**WRITTEN TASK 1**
From the credit-ratings passage, echo the text starting with "Most of the 1,167" and going on through "Johnson, and Microsoft.".
**WRITTEN TASK 2**
According to the credit-ratings passage, how many nonfinancial U.S. companies belonged to the triple-A club in the early 1980s?
**WRITTEN TASK 3**
Pick up the credit-ratings passage after its last sentence and keep writing.

____ PAGE TEXT

Most of the 1,167 downgrades reported by S&P through the first nine months of 2009 were involuntary, of course—including General Electric’s, which lost its triple-A rating—and the total represented a big increase over the 585 downgrades in the same nine months of 2008. But for a decade or so, whole groups of companies have chosen to let their debt levels rise, knowing that their ratings would most likely fall. That has certainly been true of the triple-A club, which in the early 1980s included more than 60 nonfinancial U.S. companies. Membership is now down to four: Automatic Data Processing, Exxon Mobil, Johnson & Johnson, and Microsoft.

According to Mark Gray, a group managing director at Moody’s Corp., one of the three best-known ratings agencies, most of the former triple-A companies could reclaim the elite rating if they wanted to. “They’re good companies with enough cash flow to pay off debts and maintain their ratings if they so choose,” he says. “Instead, they opt to increase their leverage to take advantage of opportunities.”

________
____ LISTING

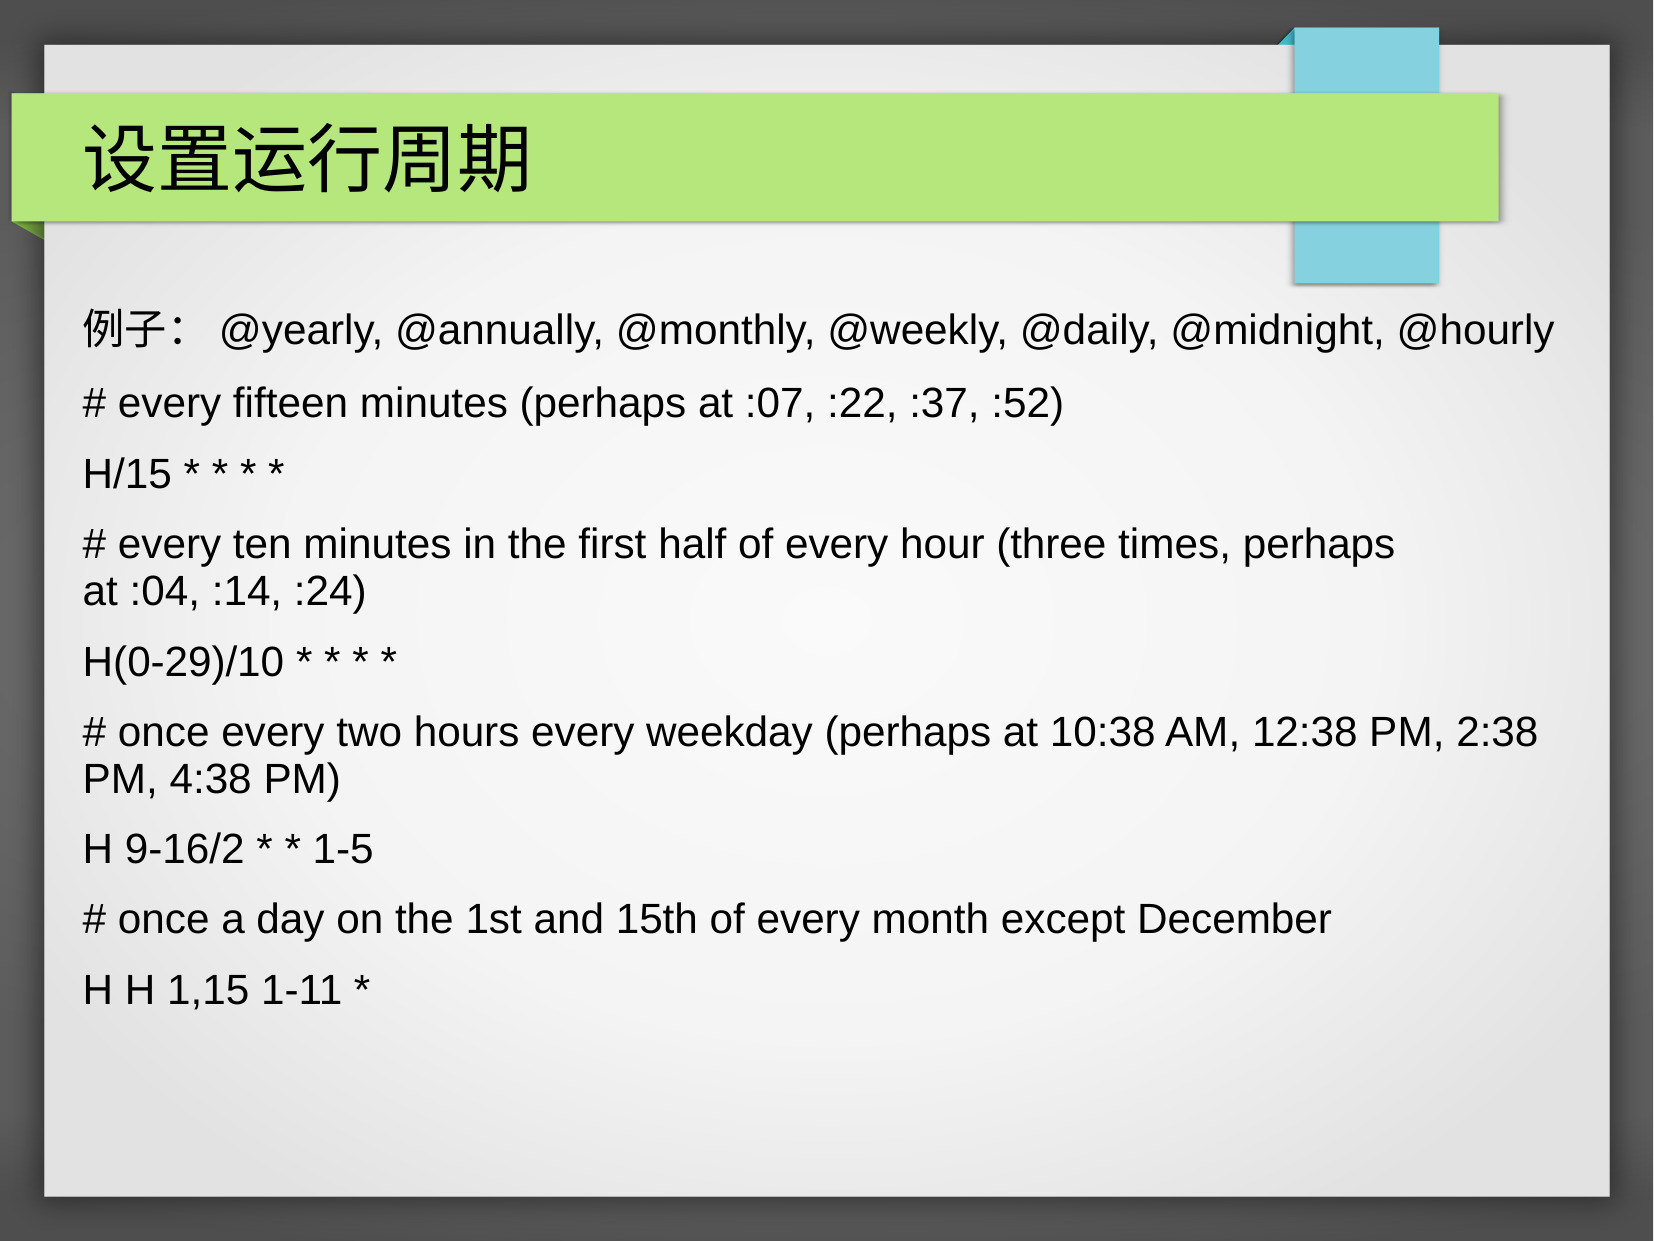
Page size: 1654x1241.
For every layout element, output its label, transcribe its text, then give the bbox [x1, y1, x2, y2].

list 例子：@yearly, @annually, @monthly, @weekly, @daily, @midnight, @hourly # every fifteen minutes (perhaps at :07, :22, :37, :52) H/15 * * * * # every ten minutes in the first half of every hour (three times, perhaps at :04, :14, :24) H(0-29)/10 * * * * # once every two hours every weekday (perhaps at 10:38 AM, 12:38 PM, 2:38 PM, 4:38 PM) H 9-16/2 * * 1-5 # once a day on the 1st and 15th of every month except December H H 1,15 1-11 * [82, 295, 1571, 1015]
title 设置运行周期 [82, 94, 1264, 213]
picture [0, 0, 1654, 1241]
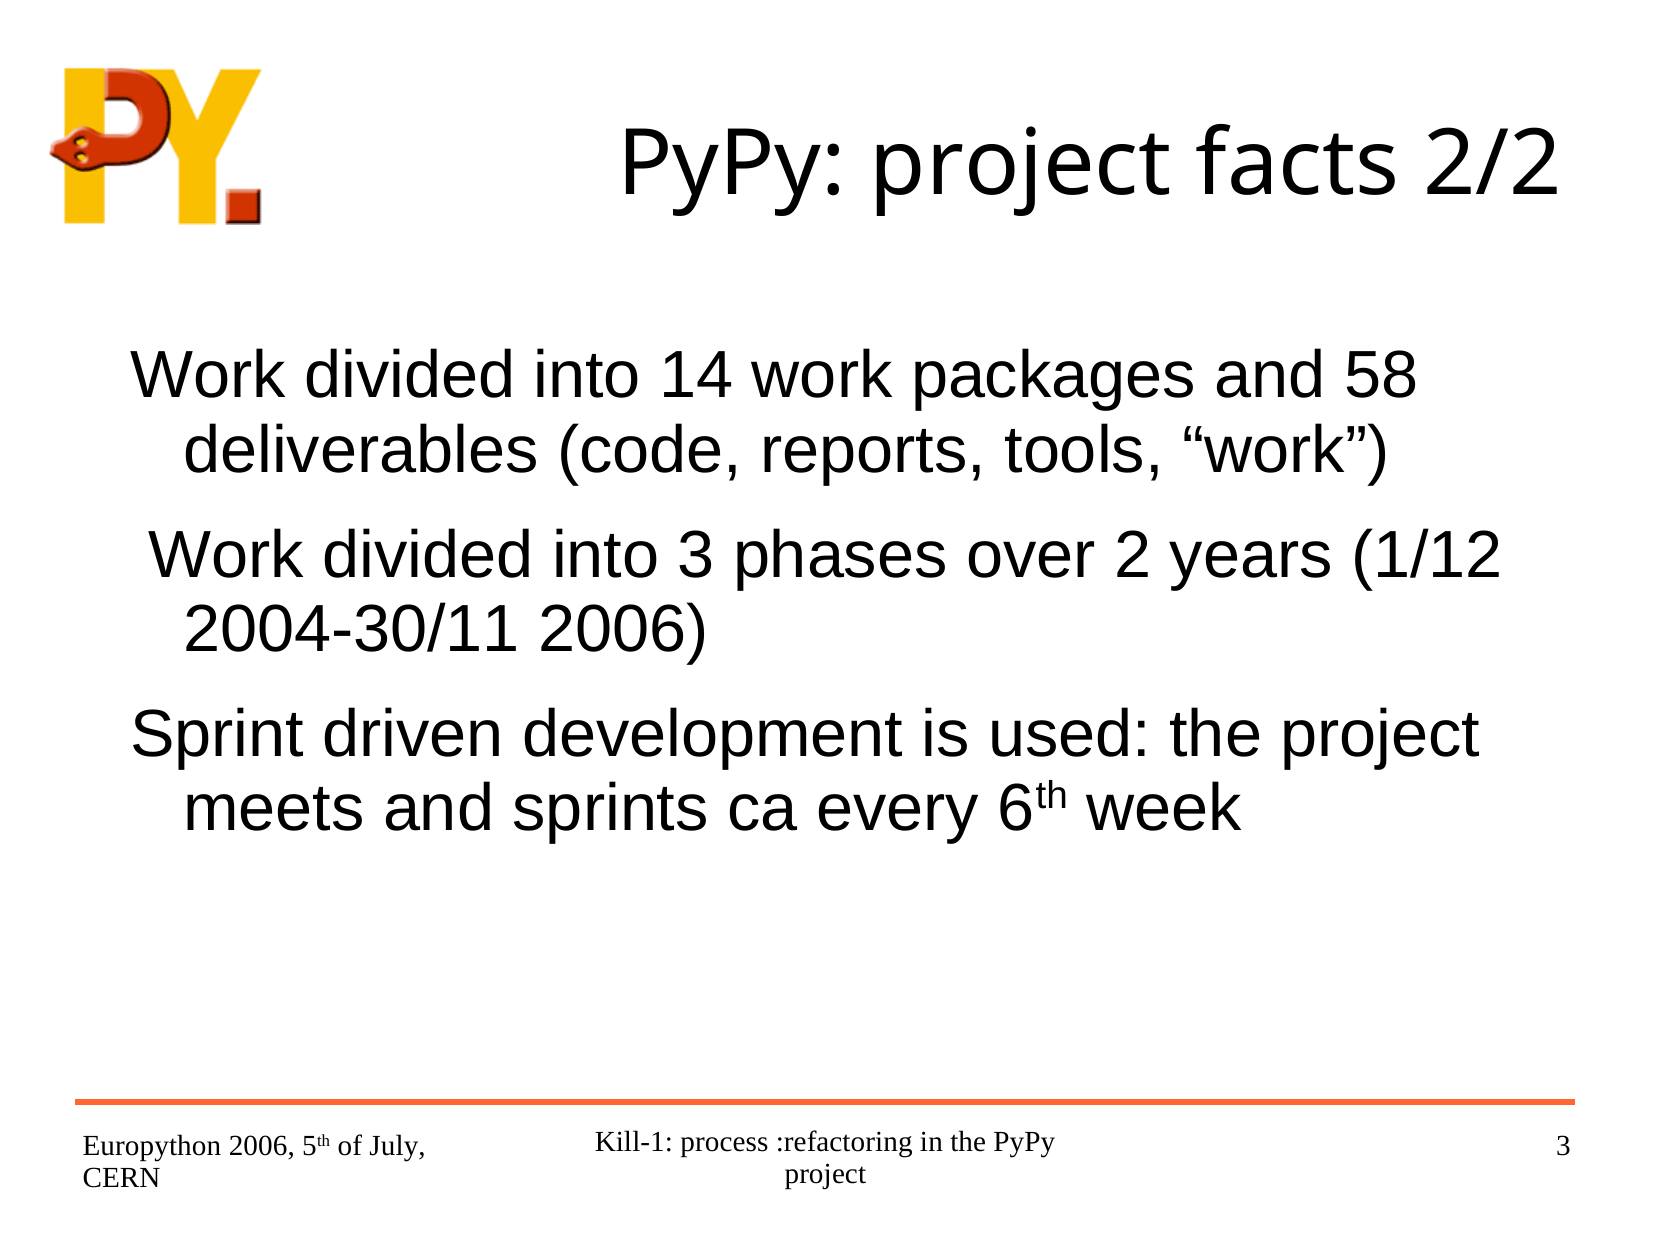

________

**EXERCISE ANSWER 1**
Most of the 1,167 downgrades reported by S&P through the first nine months of 2009 were involuntary, of course—including General Electric’s, which lost its triple-A rating—and the total represented a big increase over the 585 downgrades in the same nine months of 2008. But for a decade or so, whole groups of companies have chosen to let their debt levels rise, knowing that their ratings would most likely fall. That has certainly been true of the triple-A club, which in the early 1980s included more than 60 nonfinancial U.S. companies. Membership is now down to four: Automatic Data Processing, Exxon Mobil, Johnson & Johnson, and Microsoft.

**EXERCISE ANSWER 2**
More than 60.

**EXERCISE ANSWER 3**
Companies in the lower ratings tiers have also taken hits that pushed them into the so-called speculative or non-investment-grade range of BB+ or lower. As a result, “about two-thirds of nonfinancial U.S. companies have speculative ratings,” says S&P’s Diane Vazza. “In 2001 about half of them were speculative-grade; in 1980 only one-quarter were.” Again, these groups included companies that were unable to influence their ratings, as well as those that saw their ratings drop because of new strategies they’d set.

The wider availability of capital over the last decade or so is one big reason so many directors are accepting credit downgrades. The typical 15- to 30-basis-point differential in what banks charge for loans to a triple-A versus a double-A company is not as significant as it used to be. For one thing, the advent of structured finance has allowed many companies to lower their cost of borrowing through such methods as selling receivables off the balance sheet. Even more compelling, the pool of investors willing to tackle greater risk has gotten broader and deeper as asset managers who were once required to stay within the investment-grade range increasingly dip lower in the search for better returns.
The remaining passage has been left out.